Flávio Dino, o ministro três em um

A menos que a Constituição tenha virado letra morta e não estejamos mais sob a égide do Estado Democrático de Direito, a falência do presidente Lula da Silva em preservar os biomas nacionais, ora esturricados por queimadas sobretudo criminosas, não autoriza o Supremo Tribunal Federal (STF) a preencher o vazio de governança deixado pelo chefe de Estado e de governo. Nem muito menos por meio de decisões tomadas por um só ministro – no caso, o novato Flávio Dino.

Ninguém livre de vieses político-ideológicos haverá de negar que Lula tem falhado miseravelmente em cumprir a promessa de devolver ao Brasil a liderança pelo exemplo em qualquer fórum de discussão de ações de preservação do meio ambiente e combate às mudanças no clima. Da mesma forma, é inegável que as queimadas impõem a ação urgente do Estado. Mas não será ao arrepio dos princípios democráticos e republicanos fundamentais que esse gravíssimo problema haverá de ser resolvido.

Ao que consta, a separação de Poderes ainda vige no País. Mas Dino, decerto imbuído daquelas boas intenções das quais o inferno está cheio, além de usurpar competências do presidente da República sem ser incomodado por seus pares no STF e, sobretudo, pelo usurpado, agora avança, pasme o leitor, sobre a prerrogativa do Congresso de propor emendas ao texto constitucional. E pior: por via indireta.

No fim da semana passada, Dino ordenou que fossem realizados “estudos” sobre a possibilidade de aplicação do artigo 243 da Constituição, que prevê as hipóteses para a expropriação de terras, aos casos de desmatamento ilegal provocado por incêndios dolosos, ou seja, intencionais.

Hoje, o referido dispositivo constitucional só autoriza a expropriação de propriedades rurais e urbanas para fins de reforma agrária e programas de habitação popular em dois casos: onde houver (i) culturas ilegais de plantas psicotrópicas e (ii) exploração de trabalho escravo. Mas isso parece pouco para o “senador togado”, para usar uma expressão de Carlos Andreazza, colunista deste jornal.
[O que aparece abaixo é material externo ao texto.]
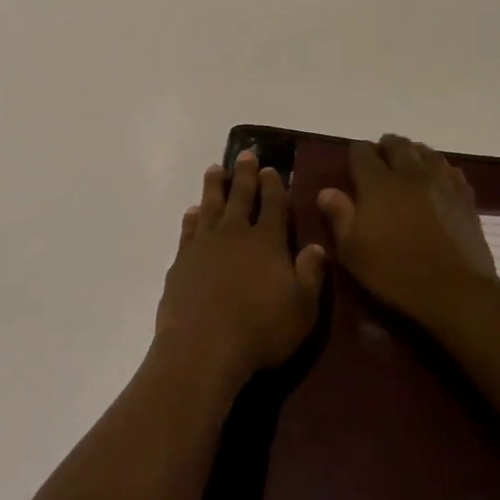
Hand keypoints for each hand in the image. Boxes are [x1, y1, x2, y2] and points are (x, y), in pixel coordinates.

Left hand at [155, 149, 325, 388]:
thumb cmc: (261, 329)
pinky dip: (192, 217)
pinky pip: (188, 229)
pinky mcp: (182, 260)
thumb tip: (317, 245)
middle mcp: (235, 234)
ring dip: (214, 186)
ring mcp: (204, 244)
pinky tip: (193, 211)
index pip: (273, 205)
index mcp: (268, 242)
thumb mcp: (302, 308)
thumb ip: (310, 274)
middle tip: (245, 155)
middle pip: (240, 196)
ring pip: (211, 205)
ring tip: (215, 169)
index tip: (271, 168)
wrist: (203, 345)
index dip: (273, 186)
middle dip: (244, 175)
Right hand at [315, 135, 499, 327]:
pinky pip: (451, 171)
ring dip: (414, 153)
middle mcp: (409, 174)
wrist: (455, 291)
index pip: (362, 152)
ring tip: (407, 163)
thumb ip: (339, 215)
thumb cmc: (395, 271)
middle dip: (385, 146)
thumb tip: (326, 191)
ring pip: (427, 153)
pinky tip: (437, 179)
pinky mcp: (465, 199)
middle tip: (379, 158)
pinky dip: (440, 169)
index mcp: (377, 184)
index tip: (352, 160)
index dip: (356, 151)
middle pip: (397, 145)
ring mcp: (441, 184)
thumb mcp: (352, 250)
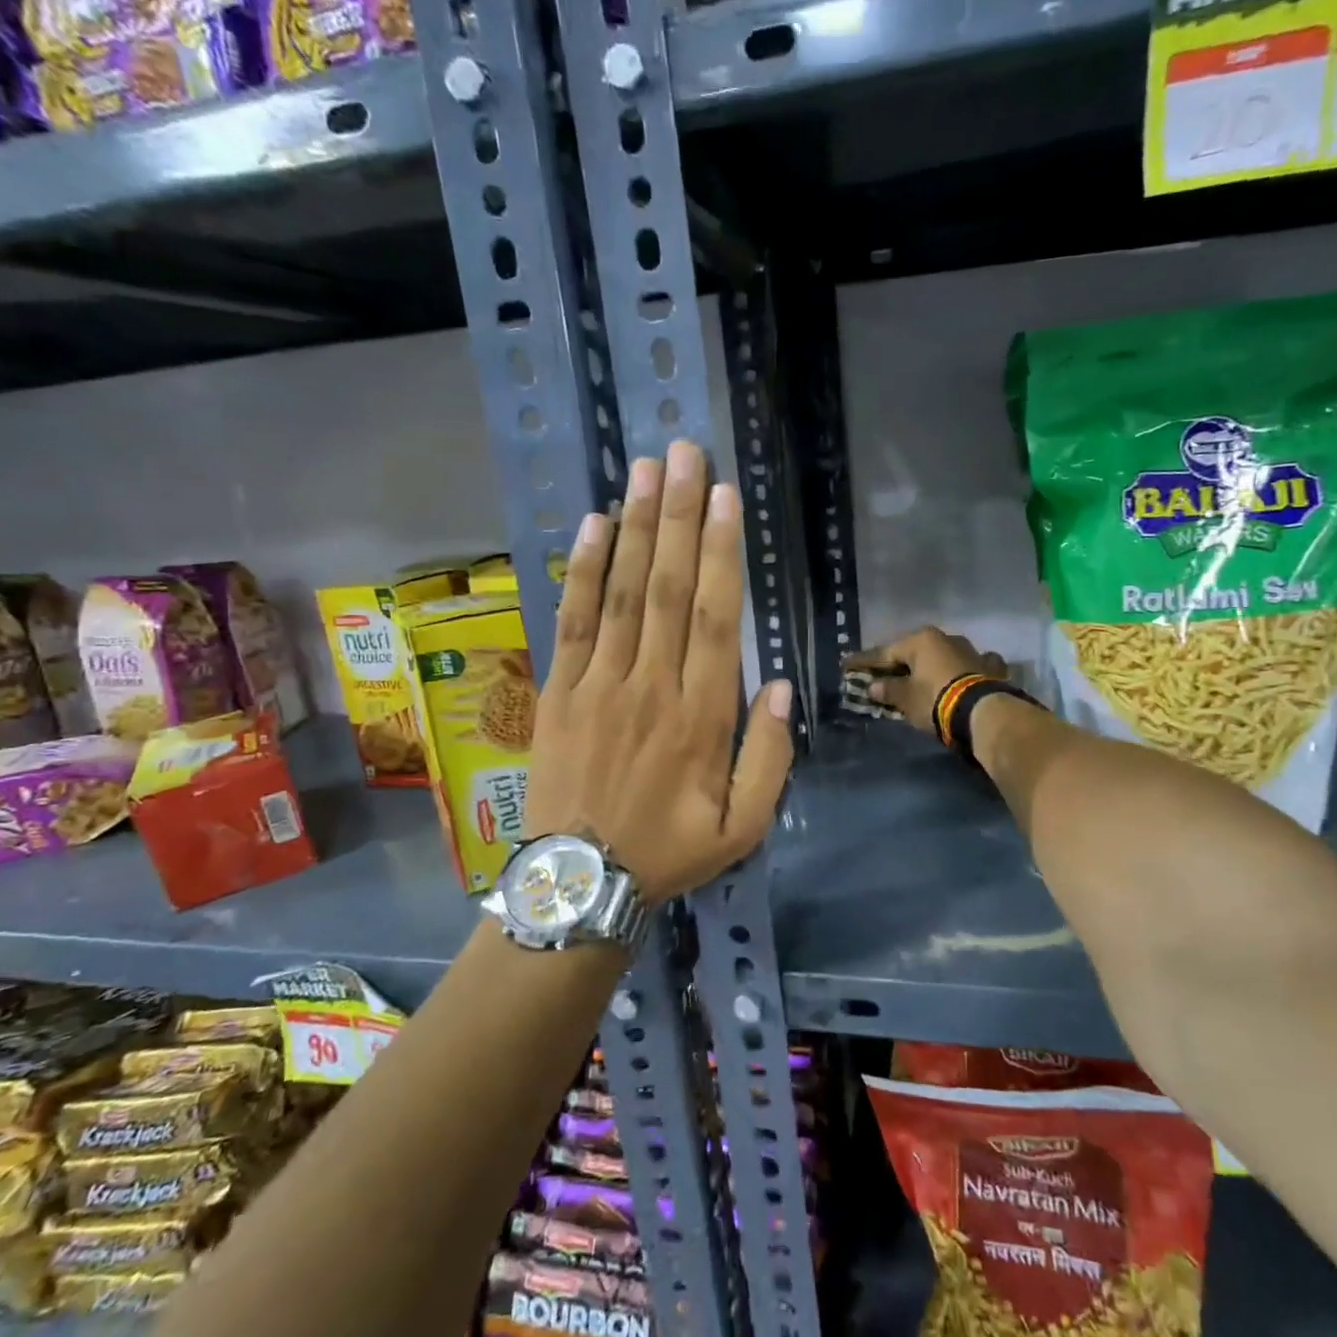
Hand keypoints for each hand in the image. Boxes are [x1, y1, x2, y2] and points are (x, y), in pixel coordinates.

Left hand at [523, 441, 794, 905]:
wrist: (581, 883)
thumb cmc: (669, 852)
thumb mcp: (743, 826)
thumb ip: (768, 756)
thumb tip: (776, 684)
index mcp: (701, 717)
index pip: (714, 617)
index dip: (721, 552)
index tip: (725, 497)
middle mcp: (651, 686)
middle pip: (667, 588)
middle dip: (680, 516)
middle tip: (685, 454)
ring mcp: (599, 685)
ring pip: (621, 593)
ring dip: (635, 527)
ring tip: (644, 469)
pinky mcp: (559, 692)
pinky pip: (573, 621)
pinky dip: (582, 571)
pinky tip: (593, 525)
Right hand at [845, 626, 1006, 737]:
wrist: (984, 712)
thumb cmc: (935, 700)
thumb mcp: (905, 698)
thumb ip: (888, 690)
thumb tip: (873, 686)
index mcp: (921, 640)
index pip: (884, 652)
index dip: (863, 662)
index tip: (846, 665)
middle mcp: (946, 638)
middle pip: (914, 653)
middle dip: (899, 664)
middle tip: (882, 674)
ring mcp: (972, 651)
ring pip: (943, 657)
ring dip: (931, 666)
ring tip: (921, 678)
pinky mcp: (990, 668)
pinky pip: (969, 667)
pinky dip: (962, 672)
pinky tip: (962, 677)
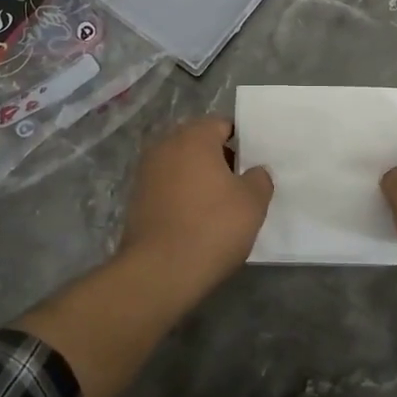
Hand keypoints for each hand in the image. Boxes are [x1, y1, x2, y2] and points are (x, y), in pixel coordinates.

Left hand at [118, 116, 273, 291]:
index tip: (254, 164)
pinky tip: (196, 220)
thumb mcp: (252, 202)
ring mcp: (146, 172)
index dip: (242, 142)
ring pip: (182, 166)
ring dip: (199, 178)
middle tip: (241, 185)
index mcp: (194, 137)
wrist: (159, 271)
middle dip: (219, 159)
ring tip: (219, 205)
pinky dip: (182, 196)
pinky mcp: (136, 198)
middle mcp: (166, 145)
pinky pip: (167, 187)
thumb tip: (255, 171)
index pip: (222, 125)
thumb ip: (260, 178)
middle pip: (199, 143)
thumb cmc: (212, 227)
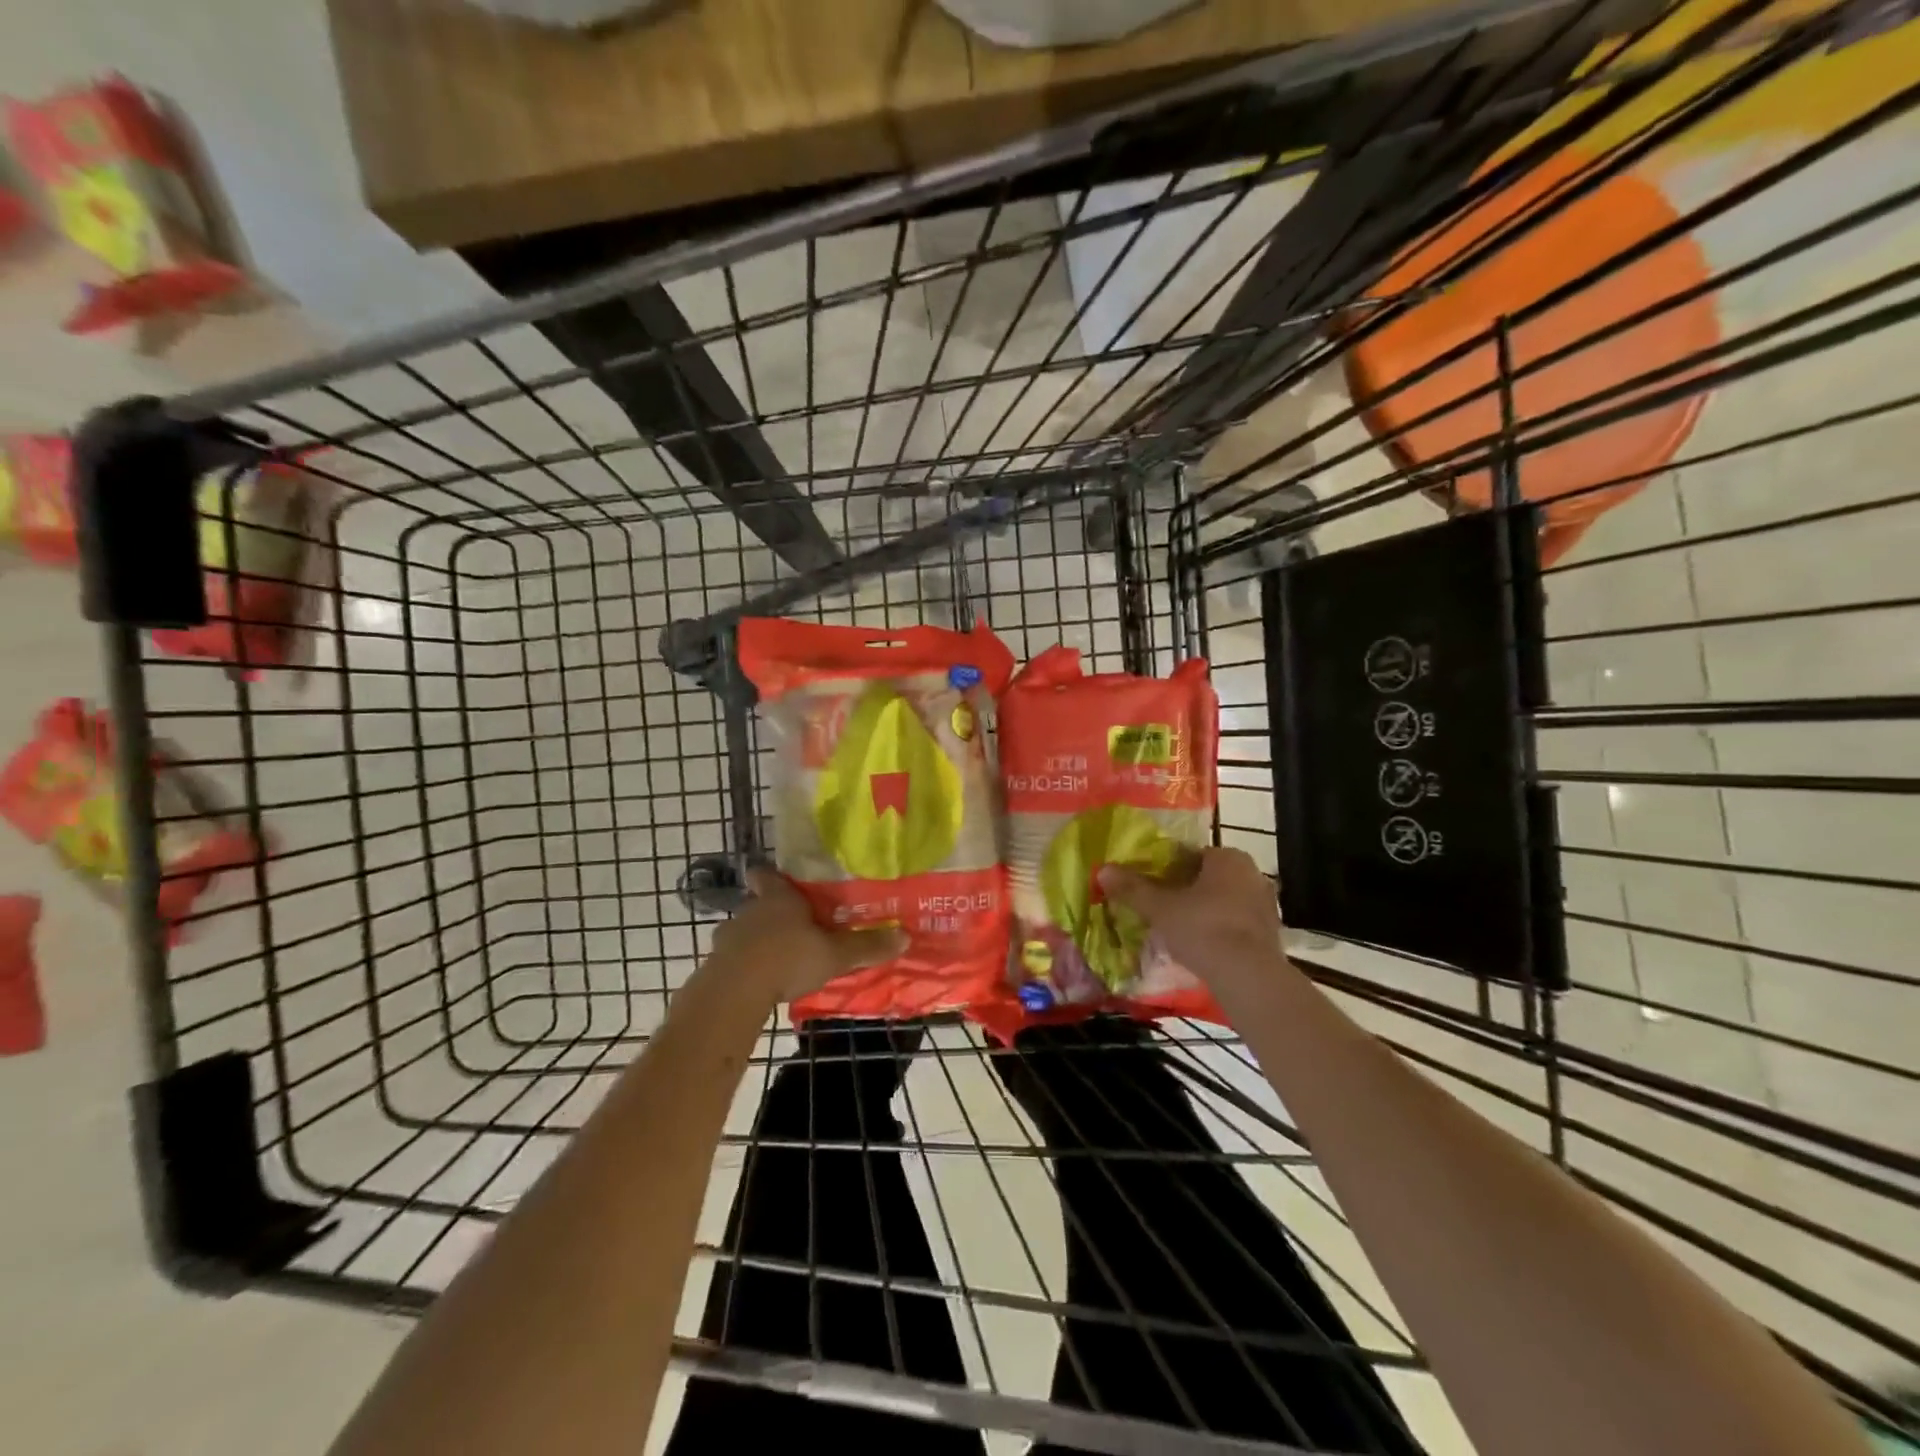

Vivêssemos tempos de normalidade democrática e institucional, seria ocioso lembrar que aos ministros do STF cabe exclusivamente fazer cumprir a Constituição tal como ela está escrita, e não encomendar eventuais alterações na Lei Maior a qualquer pretexto e por quaisquer meios.

Mas, quando já parece pacificado que a espera por autocontenção dos ministros da Suprema Corte já se desvela perda de tempo, é o caso de indagar: quem ou o que haverá de deter mais esse desabrido abuso de poder, algo que se tornou tão banal entre membros da mais alta instância do Poder Judiciário?

Tomado por laivos de executivo, o ministro Flávio Dino ainda determinou que o Palácio do Planalto, os partidos políticos e a Procuradoria-Geral da República (PGR), além de organizações da sociedade civil, se manifestem sobre sua “emenda” constitucional particular no prazo de 15 dias.

Para tristeza de todos os que ainda guardam algum respeito pelos princípios republicanos neste país, todas essas decisões do ministro Flávio Dino foram tomadas no âmbito de um “pacote de medidas” propostas por ele em audiências de “conciliação” que, a rigor, nem sequer deveriam ter sido realizadas.

Como já sublinhamos nesta página, Dino conduz essas audiências na condição de relator do voto vencedor em uma Arguição de Descumprimento de Preceito Fundamental (ADPF) que já foi julgada pelo plenário do STF no início deste ano e para a qual já há acórdão publicado.

Que nenhum outro ministro da Suprema Corte se abale a dizer palavra sobre esse descalabro é tão ou mais grave do que os arroubos expansionistas do sr. Dino. Não se pode condenar quem veja nisso uma espécie de compadrio no desrespeito à Constituição, em nome sabe-se lá de que, justamente entre os onze brasileiros que deveriam ser os seus mais aguerridos defensores.

A inoperância de Lula no combate às queimadas e na adaptação do País que ele governa às mudanças no clima não resolve um problema e ainda cria outro.

O fogo que consome os biomas e a reputação do Brasil na seara ambiental também chamusca o que ainda resta de institucionalidade no País.